Exercise task A: Summarize the post about a star tattoo in two sentences.

Diana asked in the comments: "okay, I've seen other people with star tattoos on their wrists. Does it have some sort of implied meaning that I am not getting?". I sure hope there isn't. If anyone finds out and it's something bad please don't tell me. I have this t-shirt that I really like, it's red with the number 88 and inside the number is the Union Jack. Last week I read that 88 is some kind of shorthand for a certain Nazi salute that I won't write here because I don't want asshole hater-types to find me by googling it, but it starts with h and h. I bought my shirt secondhand and I'm sure it just came from some store like Zellers, but now I have mixed feelings about wearing it again; I certainly don't want the hater assholes to think I'm like them.

Yesterday I was telling qpaulk and Tam this t-shirt story while I got my new tat, and qpaukl started joking that I'm a closet white supremacist, the proof being the white laces in my boots (they are PACMAN laces, for fucksake, that's not the same). See?

pacman.jpg

So anyway. I don't know if a star on the wrist means anything to anyone else, but I'll tell you why I did it. It's actually for a class I'm taking, Ecopoetic Readings in Canadian Literature. We are all giving presentations based on one of the course readings, but we can only spend five minutes, so I thought instead of trying to cram something fun and interactive into five minutes, I would just do a show and tell. Yes, I'm serious, I put a mark on me that I will carry around forever for a five minute presentation in a class that isn't even required for my degree. Any excuse to get a little ink fix, eh?

The book is Lewis De Soto's A Blade of Grass. The story is set in 1970s South Africa. In it, there's a scene where the white farmer's wife, Marit, puts on the same type of clothes her black maid wears and goes barefoot, and the two of them walk into town together. Of course when her white neighbours see her like this, she gets a taste of what kind of treatment the black farm workers endure. So I was thinking that if we could all put on each other's skin for a while, we might not feel so different from one another. I know, I KNOW that's totally naive and hokey. So what? So I changed a little patch of my body to a different skin tone. The star is because of a story that carries some symbolism in the book, that the Bushmen never got lost because the stars always knew where they were (of course, it also suits my personal aesthetic, but hey, I have to wear this forever!). Also the story opens with Tembi planting five seeds, and they grow and bear fruit and the fruit is eaten and in the end everyone is dead except for Tembi and there are five seeds from one of the five fruits. So the five points reaching out are like the seeds, growing the little brown patch outward into my skin.

Why I think Norma is cooler than you guys are

Anybody who has received an e-mail from me may or may not have noticed the signature at the bottom:

Girls go to college to get more knowledge,
Boys go to Jupiter to get more stupider.

Input records:
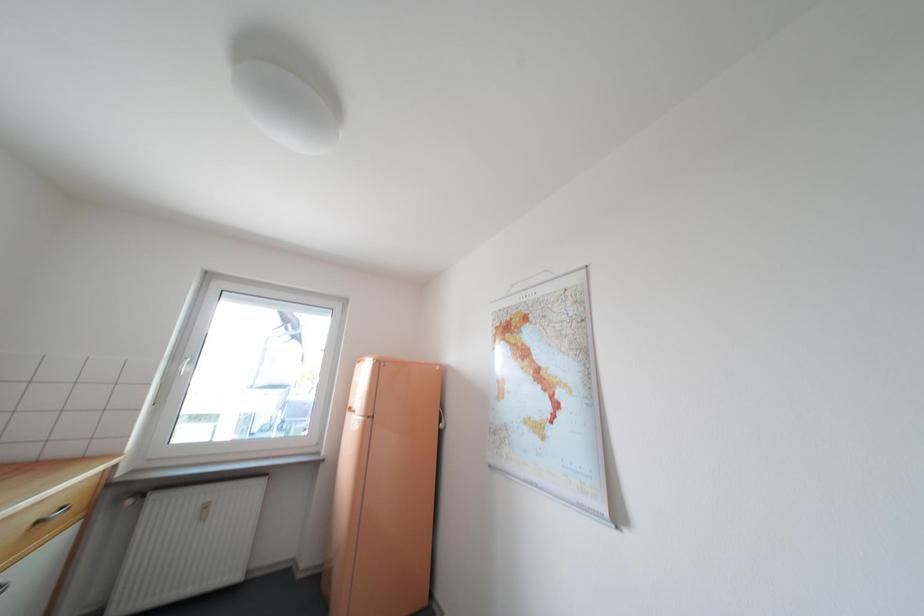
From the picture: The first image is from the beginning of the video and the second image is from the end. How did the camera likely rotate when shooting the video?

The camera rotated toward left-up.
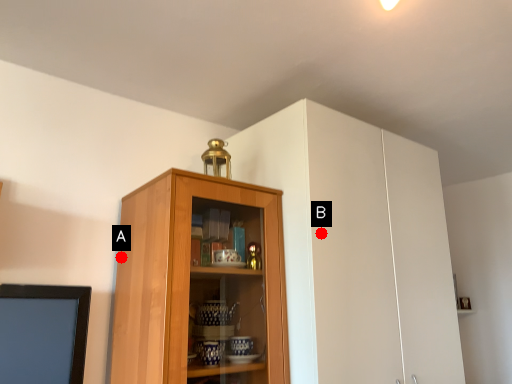
Question: Two points are circled on the image, labeled by A and B beside each circle. Which point is closer to the camera?

Choices:
 (A) A is closer
 (B) B is closer

Answer: (B)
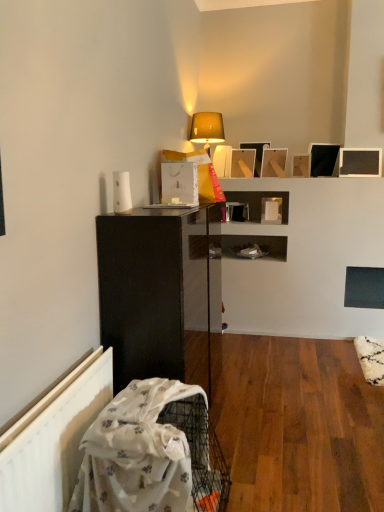
Find the location of a particular element. free spot above matte black picture frame at upper right, which ranks as the 6th picture frame in left-to-right order (from a real-world perspective) is located at coordinates (364, 143).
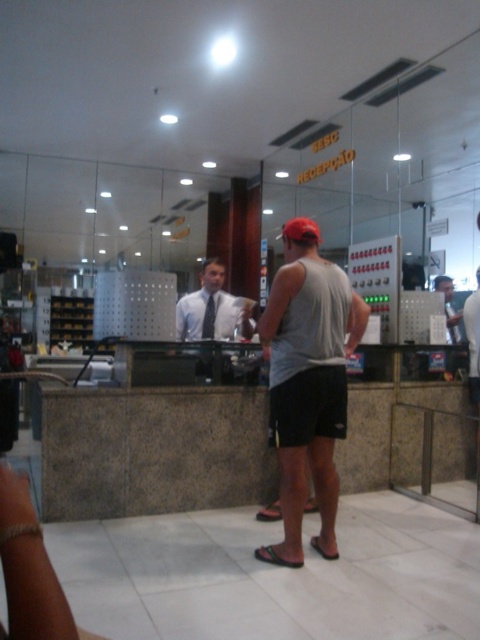
You are standing in the hotel lobby and see the gray matte tank top at center. If you want to approach it, how many steps of 0.75 meters each would you need to take to reach it?

The gray matte tank top at center is 2.90 meters away from the viewer. To reach it with steps of 0.75 meters each, you would need to take approximately 4 steps, as 4 steps multiplied by 0.75 meters equals 3 meters, which is slightly more than the required distance.

From the picture: What are the coordinates of the gray matte tank top at center?

The gray matte tank top at center is located at coordinates point (308, 381).

You are a guest at the hotel and want to speak to the receptionist. You see the gray matte tank top at center and the matte white shirt at center. Which one should you look at to address the receptionist?

You should look at the matte white shirt at center because the gray matte tank top at center is positioned under it, indicating it belongs to the receptionist standing behind the desk.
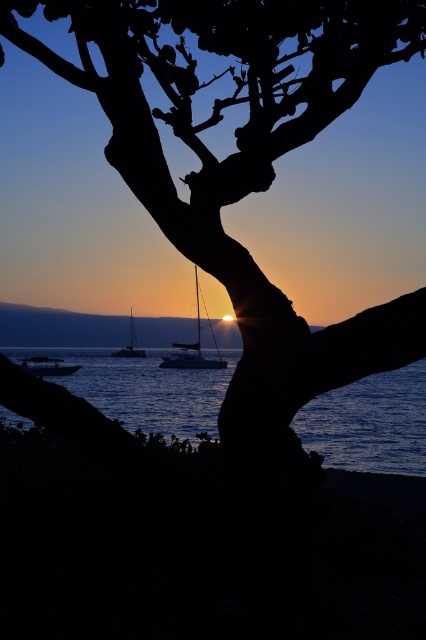
You are standing on the beach and see the silhouette bark tree at center and the blue water at center. Which object is located to the right of the other?

The blue water at center is located to the right of the silhouette bark tree at center because the silhouette bark tree at center is positioned on the left side of blue water at center.

You are an artist trying to paint the sunset scene. You have two main subjects to focus on, the silhouette bark tree at center and the shiny silver sailboat at center. Which one should you spend more time detailing because it takes up more space in the image?

The shiny silver sailboat at center takes up more space in the image than the silhouette bark tree at center, so you should spend more time detailing the shiny silver sailboat at center.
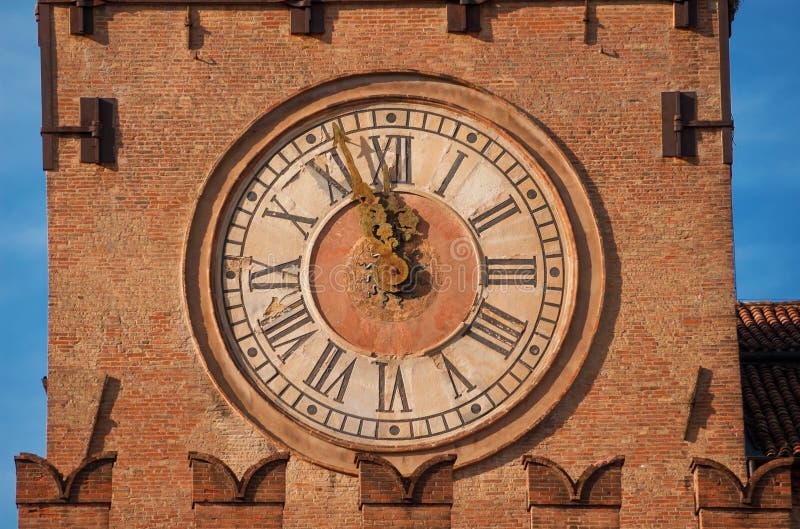
This screenshot has height=529, width=800. I want to click on steel hinge, so click(93, 130).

Exercise task B: Write out everything in the records from the line containing "The shiny silver sailboat at center takes" down to the end of the records, switching "screenshot" to "image" and changing nothing else. Leave the pictures out.

Full answer A: The writer got a star tattoo on the wrist as a show-and-tell for a five-minute presentation in a course on Ecopoetic Readings in Canadian Literature, based on Lewis De Soto's A Blade of Grass, with the star recalling the book's story of stars guiding the Bushmen and its five points standing for Tembi's five seeds. The writer also has mixed feelings about wearing a secondhand red t-shirt printed with the number 88 after reading that the number is shorthand for a Nazi salute.

Full answer B:
The shiny silver sailboat at center takes up more space in the image than the silhouette bark tree at center, so you should spend more time detailing the shiny silver sailboat at center.
This image has height=529, width=800. I want to click on steel hinge, so click(93, 130).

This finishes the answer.